§ TO DO: Pick out every line in the items that contains the word "cheios" and copy each one in full.

Page-level text extractions:
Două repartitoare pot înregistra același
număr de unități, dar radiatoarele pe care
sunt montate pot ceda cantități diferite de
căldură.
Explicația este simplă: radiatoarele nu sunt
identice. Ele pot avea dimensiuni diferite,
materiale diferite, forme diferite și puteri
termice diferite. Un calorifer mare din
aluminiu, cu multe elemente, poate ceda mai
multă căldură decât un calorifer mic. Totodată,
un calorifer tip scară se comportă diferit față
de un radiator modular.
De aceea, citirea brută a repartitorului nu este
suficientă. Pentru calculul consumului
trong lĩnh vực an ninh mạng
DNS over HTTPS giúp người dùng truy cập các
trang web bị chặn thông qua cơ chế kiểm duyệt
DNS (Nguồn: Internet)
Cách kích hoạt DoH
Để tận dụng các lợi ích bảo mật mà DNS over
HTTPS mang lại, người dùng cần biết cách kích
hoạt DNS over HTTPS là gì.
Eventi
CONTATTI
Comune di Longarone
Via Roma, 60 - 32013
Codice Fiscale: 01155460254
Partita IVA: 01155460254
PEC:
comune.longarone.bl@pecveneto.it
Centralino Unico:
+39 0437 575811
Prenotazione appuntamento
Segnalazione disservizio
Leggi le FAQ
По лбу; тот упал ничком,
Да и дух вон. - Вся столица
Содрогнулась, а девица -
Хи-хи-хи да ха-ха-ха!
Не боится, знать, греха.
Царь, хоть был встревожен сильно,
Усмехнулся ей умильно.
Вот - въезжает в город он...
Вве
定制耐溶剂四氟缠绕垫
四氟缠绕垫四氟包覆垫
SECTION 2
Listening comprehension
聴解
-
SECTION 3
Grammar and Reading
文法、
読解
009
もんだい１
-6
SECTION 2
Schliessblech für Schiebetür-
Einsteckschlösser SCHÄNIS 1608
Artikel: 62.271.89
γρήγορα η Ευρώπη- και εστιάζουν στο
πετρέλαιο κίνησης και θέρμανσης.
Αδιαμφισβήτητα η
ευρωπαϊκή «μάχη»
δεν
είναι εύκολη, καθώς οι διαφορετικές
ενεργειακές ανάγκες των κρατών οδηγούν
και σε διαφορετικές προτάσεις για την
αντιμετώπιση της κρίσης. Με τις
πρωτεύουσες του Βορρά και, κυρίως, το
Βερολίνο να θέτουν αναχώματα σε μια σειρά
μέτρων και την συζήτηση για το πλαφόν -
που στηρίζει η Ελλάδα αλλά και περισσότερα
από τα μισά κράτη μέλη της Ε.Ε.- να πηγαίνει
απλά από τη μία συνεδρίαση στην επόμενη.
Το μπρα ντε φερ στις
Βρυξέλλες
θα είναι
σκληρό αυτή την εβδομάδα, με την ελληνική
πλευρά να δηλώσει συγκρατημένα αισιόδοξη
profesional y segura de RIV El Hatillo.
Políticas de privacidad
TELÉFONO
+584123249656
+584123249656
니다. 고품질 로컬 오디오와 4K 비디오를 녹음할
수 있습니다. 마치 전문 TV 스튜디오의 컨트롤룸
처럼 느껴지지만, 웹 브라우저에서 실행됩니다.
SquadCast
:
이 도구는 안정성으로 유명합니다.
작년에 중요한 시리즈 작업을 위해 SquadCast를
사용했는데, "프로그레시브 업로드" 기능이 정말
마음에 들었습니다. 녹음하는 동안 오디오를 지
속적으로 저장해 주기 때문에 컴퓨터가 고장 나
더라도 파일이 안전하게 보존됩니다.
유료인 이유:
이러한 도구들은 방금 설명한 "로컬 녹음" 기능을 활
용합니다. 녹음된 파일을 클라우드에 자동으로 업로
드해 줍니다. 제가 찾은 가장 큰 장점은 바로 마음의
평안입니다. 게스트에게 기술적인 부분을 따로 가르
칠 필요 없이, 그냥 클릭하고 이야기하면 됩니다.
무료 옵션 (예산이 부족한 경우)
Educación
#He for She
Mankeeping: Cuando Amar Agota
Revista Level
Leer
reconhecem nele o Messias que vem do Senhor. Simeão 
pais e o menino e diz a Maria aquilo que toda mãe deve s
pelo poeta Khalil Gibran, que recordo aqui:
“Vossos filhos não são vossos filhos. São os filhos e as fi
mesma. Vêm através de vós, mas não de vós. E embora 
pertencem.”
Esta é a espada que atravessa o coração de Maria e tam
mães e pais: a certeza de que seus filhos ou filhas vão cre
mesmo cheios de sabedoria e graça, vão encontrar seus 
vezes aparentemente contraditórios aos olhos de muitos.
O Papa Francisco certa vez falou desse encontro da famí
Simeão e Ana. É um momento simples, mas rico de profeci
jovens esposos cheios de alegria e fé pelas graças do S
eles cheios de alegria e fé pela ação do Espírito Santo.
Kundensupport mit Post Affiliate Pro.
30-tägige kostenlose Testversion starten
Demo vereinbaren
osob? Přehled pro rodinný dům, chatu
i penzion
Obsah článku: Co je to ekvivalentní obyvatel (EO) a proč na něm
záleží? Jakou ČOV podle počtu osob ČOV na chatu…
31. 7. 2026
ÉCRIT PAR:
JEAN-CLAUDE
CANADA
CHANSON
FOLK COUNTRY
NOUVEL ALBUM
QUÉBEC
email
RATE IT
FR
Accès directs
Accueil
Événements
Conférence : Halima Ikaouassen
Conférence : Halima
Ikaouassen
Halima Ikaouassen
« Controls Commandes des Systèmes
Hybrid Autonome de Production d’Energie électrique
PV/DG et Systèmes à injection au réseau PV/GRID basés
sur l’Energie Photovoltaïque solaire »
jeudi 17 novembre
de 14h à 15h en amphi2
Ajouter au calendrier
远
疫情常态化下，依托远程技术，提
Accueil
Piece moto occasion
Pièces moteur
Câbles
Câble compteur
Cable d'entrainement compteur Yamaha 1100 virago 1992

§ RESPONSE FOR THIS EXERCISE:
mesmo cheios de sabedoria e graça, vão encontrar seus 
jovens esposos cheios de alegria e fé pelas graças do S
eles cheios de alegria e fé pela ação do Espírito Santo.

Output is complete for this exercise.